#### [Task requirements]
Give the data again exactly, without its images.
____________________
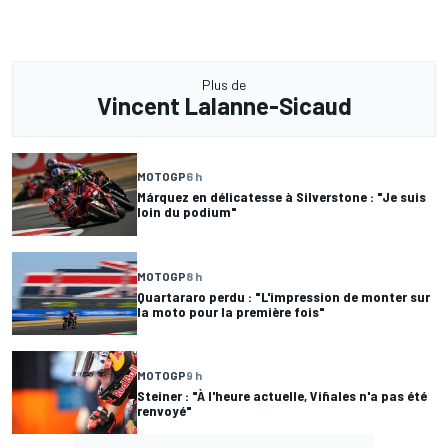
Plus de
Vincent Lalanne-Sicaud
MOTOGP
6 h
Márquez en délicatesse à Silverstone : "Je suis
loin du podium"
MOTOGP
8 h
Quartararo perdu : "L'impression de monter sur
la moto pour la première fois"
MOTOGP
9 h
Steiner : "À l'heure actuelle, Viñales n'a pas été
renvoyé"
____________________
#### [Written solution]
Plus de
Vincent Lalanne-Sicaud
MOTOGP
6 h
Márquez en délicatesse à Silverstone : "Je suis
loin du podium"
MOTOGP
8 h
Quartararo perdu : "L'impression de monter sur
la moto pour la première fois"
MOTOGP
9 h
Steiner : "À l'heure actuelle, Viñales n'a pas été
renvoyé"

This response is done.